[SPARK-3251][MLLIB]: Clarify learning interfaces #2137

BigCrunsh · 2014-08-26T14:14:18Z

** Make threshold mandatory **
Currently, the output of predict for an example is either the score
or the class. This side-effect is caused by clearThreshold. To
clarify that behaviour three different types of predict (predictScore,
predictClass, predictProbabilty) were introduced; the threshold is not
longer optional.

** Clarify classification interfaces
Currently, some functionality is spreaded over multiple models.
In order to clarify the structure and simplify the implementation of
more complex models (like multinomial logistic regression), two new
classes are introduced:

BinaryClassificationModel: for all models that derives a binary
classification from a single weight vector. Comprises the tresholding
functionality to derive a prediction from a score. It basically captures
SVMModel and LogisticRegressionModel.
ProbabilitistClassificaitonModel: This trait defines the interface for
models that return a calibrated confidence score (aka probability).

** Misc

some renaming
add test for probabilistic output

mengxr · 2014-08-27T09:56:20Z

@BigCrunsh Do you mind creating a JIRA and add the JIRA number to this PR title, e.g., [SPARK-####][MLLIB]?
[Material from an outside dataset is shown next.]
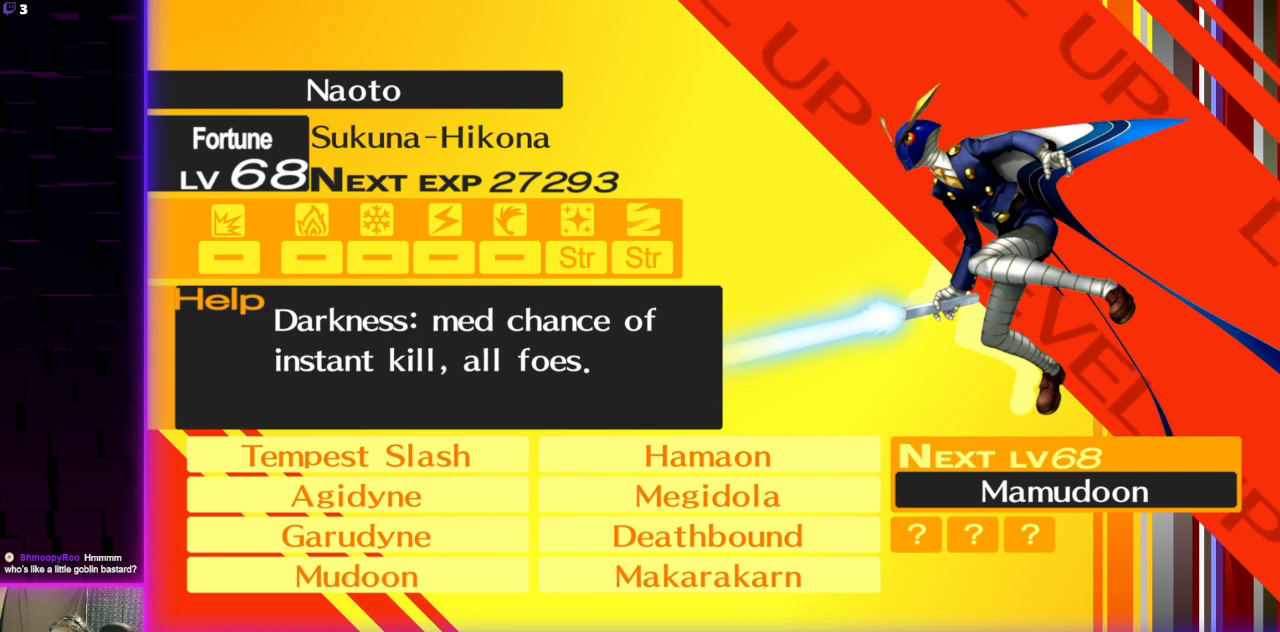
{"buttons": [], "left_stick": "center", "right_stick": "center", "events": []}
clearThreshold was a workaround, which I don't really like. But let us try not to break many existing APIs. Another comment is that predictProbability is somewhat misleading. Though LR outputs probability, but it is in theory with strong assumption on the error distribution. Usually this is not the case in practice, and users should not use them as probabilities without calibration.

mengxr · 2014-08-27T09:56:27Z

Jenkins, test this please.

SparkQA · 2014-08-27T10:01:09Z

QA tests have started for PR 2137. This patch merges cleanly.
View progress: https://amplab.cs.berkeley.edu/jenkins/job/SparkPullRequestBuilder/19306/consoleFull

SparkQA · 2014-08-27T10:02:08Z

QA results for PR 2137:
- This patch FAILED unit tests.
- This patch merges cleanly
- This patch adds no public classes

For more information see test ouptut:
https://amplab.cs.berkeley.edu/jenkins/job/SparkPullRequestBuilder/19306/consoleFull

BigCrunsh · 2014-08-27T12:23:28Z

@mengxr, I agree that we should avoid breaking existing API's. Is it fine for you to re-add predict and clearThreshold and mark them as deprecated?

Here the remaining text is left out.